The former, Labor government committed to establishing the International Trade Remedies Forum to provide strategic advice and feedback to the government on the implementation and monitoring of the proposed reforms. The ITRF was established in legislation to ensure that this valuable dialogue with industry continued into the future. At the time that the legislation was debated in this place, the coalition did not oppose the ITRF, and in fact they supported it. At the time their spokesperson said:

… we support the establishment of the International Trade Remedies Forum. Indeed, the coalition has said for a long time that industry must be given a much greater voice in articulating improvements to the system and, more to the point, that its voice should be far more clearly heard … If we take the government at face value on this and accept that its genuine intention is to bring together representatives from local industries, importers and unions and give them a better say in identifying problems and suggesting future improvements to our national antidumping system, then it is certainly a step in the right direction.

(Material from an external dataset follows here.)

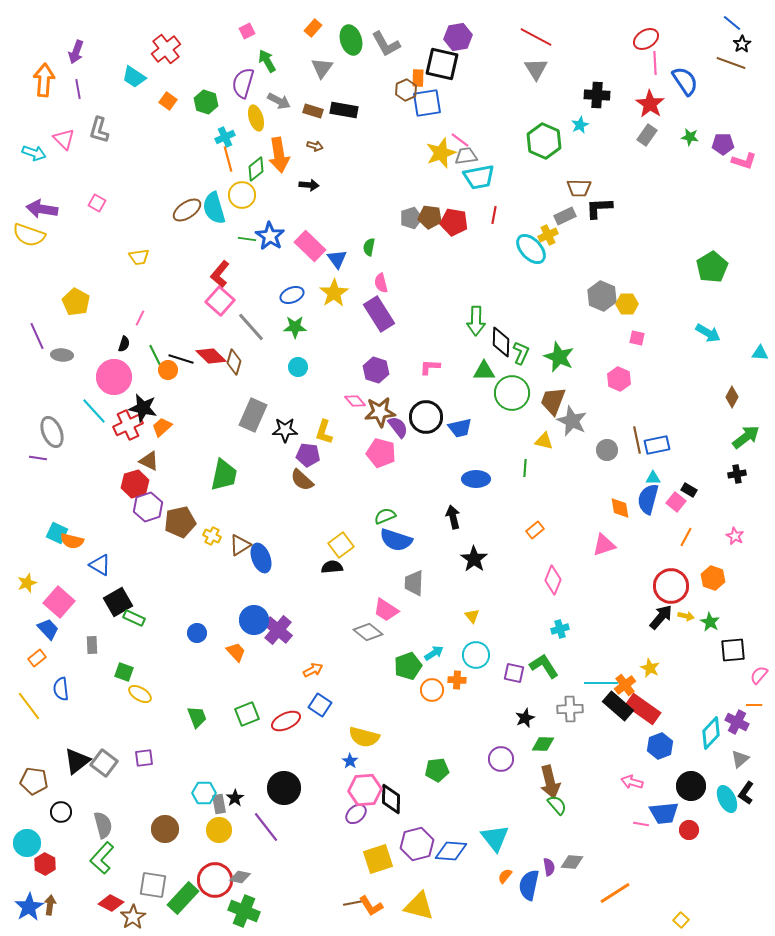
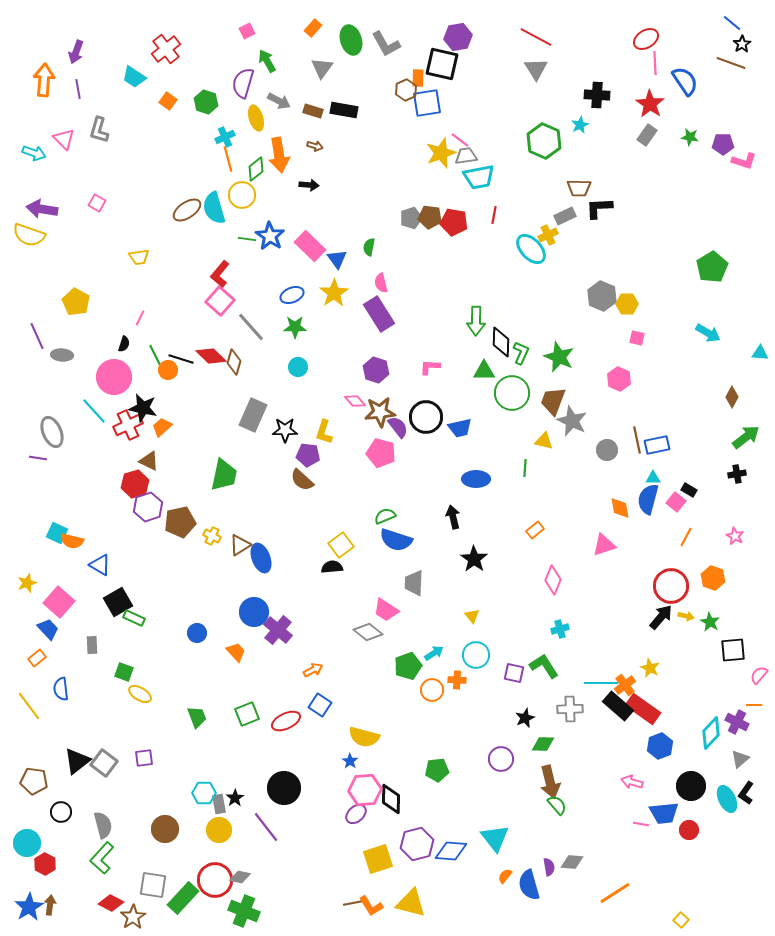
blue circle at (254, 620): moved 8 px up
blue semicircle at (529, 885): rotated 28 degrees counterclockwise
yellow triangle at (419, 906): moved 8 px left, 3 px up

Those were the words of the former member for Indi who was, at the time, the opposition shadow spokesperson on this matter.

The ITRF has made a positive contribution through the work it has undertaken, which included determination of normal value when a particular market situation is found. Indeed, the Customs Amendment (Anti-dumping Improvements) Bill (No.2) 2012 implemented its recommendation to remove the limitation to the inclusion of profit when calculating the normal value of a good in its country of origin in certain circumstances.

I note that it appears as though the forum has not met since March 2013, despite being required by the Customs Act to meet at least twice each year.

Labor believes that the ITRF was a constructive body that did good work and that the government should utilise the ITRF legislation that is currently in place and the forum itself. It seems that it has, indeed, done the opposite. We have seen no justification for abolishing the forum and I do not accept, as the minister said in his second reading speech on this matter, that the ITRF is red tape or that it is a 'rigid and restricted method' for consultation. I therefore move the following amendment. I move:

That all words after “That” be omitted with a view to substituting the following words:

“the House is of the opinion that the bill should be amended to delete the section of the bill which abolishes the International Trade Remedies Forum.”

With those comments, and having moved the amendment, I commend the amendment to the House.